You may have already thrown away your tournament brackets back in March, but collegiate athletic postseason tournaments aren’t going anywhere as the calendar slowly turns over to spring.
As the temperatures rise, so do the stakes and implications of the LSU men’s and women’s golf teams as they each prepare for their respective Southeastern Conference tournaments.
So you’re probably aware by now that the SEC holds an end of the regular season tournament for just about every team sport, but what about postseason play beyond that for men’s and women’s collegiate golf?
How does the selection process work? Who decides what teams play who and where? How are teams seeded and what metrics are they looking at to determine that?
Well for starters, just like in college basketball, there are selection committees that exist and whose job it is to determine what regional tournaments will look like following the results of conference tournaments.
In spirit of the survive and advance attitude, getting hot at just the right moment around this time of year can make a world of difference for seeding in the postseason tournament selection process.
You can almost throw the rankings out the window, as any team who is able to win their respective conference tournament actually guarantees themselves an automatic spot in a regional, regardless of their team’s ranking or prior regular season results.
Not winning the conference tournament isn’t always the final nail in the coffin to a team’s season either, as these selection committees of golf experts do in fact look at a team’s entire body of work over the course of a regular season to help determine who advances.
The teams who are fortunate enough to be chosen to advance in the NCAA Men’s Division I Championship field and are then sent to one of six regional sites to compete.
In most cases, the top-ranked six teams are given a national seed, which awards them a chance to host a regional on their home course.
If you thought March Madness and college hoops had the most teams competing in a tournament, you thought wrong. Men’s Division I golf boasts as many as 81 separate teams vying to win a championship.
And that’s not even including the individuals who are also playing in the tournament whose college teams weren’t able to qualify and advance.
The five teams with the lowest scores from each of the six regional sites will advance to the next round that consists of 30 teams. These 30 teams then play a total of 54 holes to widdle the list down to 15 teams, and so on until they get down to the final eight teams.
The eight teams who have made it this far then take part in a playoff-style of golf that runs in what NCAA calls a “shotgun” format, which is standard now for championship rounds. This shotgun format consists of each team playing five different holes on the course.
The NCAA Women’s Division I Championship process operates under the very same guidelines and principles as Men’s Division I golf. The only difference is the total number of teams that play in the championship tournament field.

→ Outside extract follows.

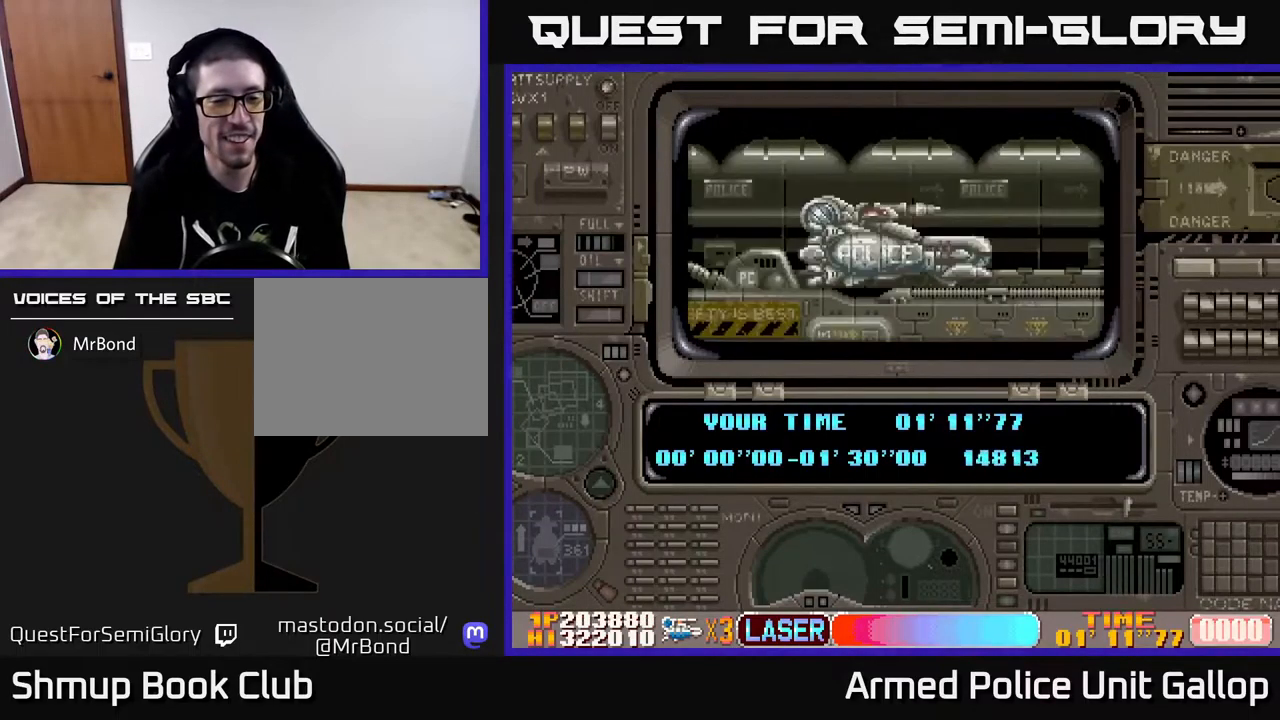
{"buttons": ["A"], "left_stick": "center", "right_stick": "center", "events": []}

Teams and regionals are still chosen by a selection committee that reviews their regular season and conference tournament results.
The final and somewhat recent change that has since been implemented in both the Men’s and Women’s Division I Championship is how the rounds are actually scored and counted now.
Traditionally for most tournaments, golf team scores are calculated on a stroke basis or “stroke play,” where the team that combines the fewest number of strokes to finish a round of golf wins.
For the Division I level of this final playoff format, they operate under the “match play” competition style of scoring. This is where teams go head-to-head over a pre-set number of holes, and the team that scores the best on that hole is awarded usually one point.
Finally with the five determined holes, the two remaining teams then face off, and whichever team has been awarded the most points after the five holes is crowned the National Champion.
The LSU men’s and women’s golf teams still have a lot left to play for as they approach their postseason, but they’ll each have to be playing their best golf going forward to avoid the always unpredictable tournament madness.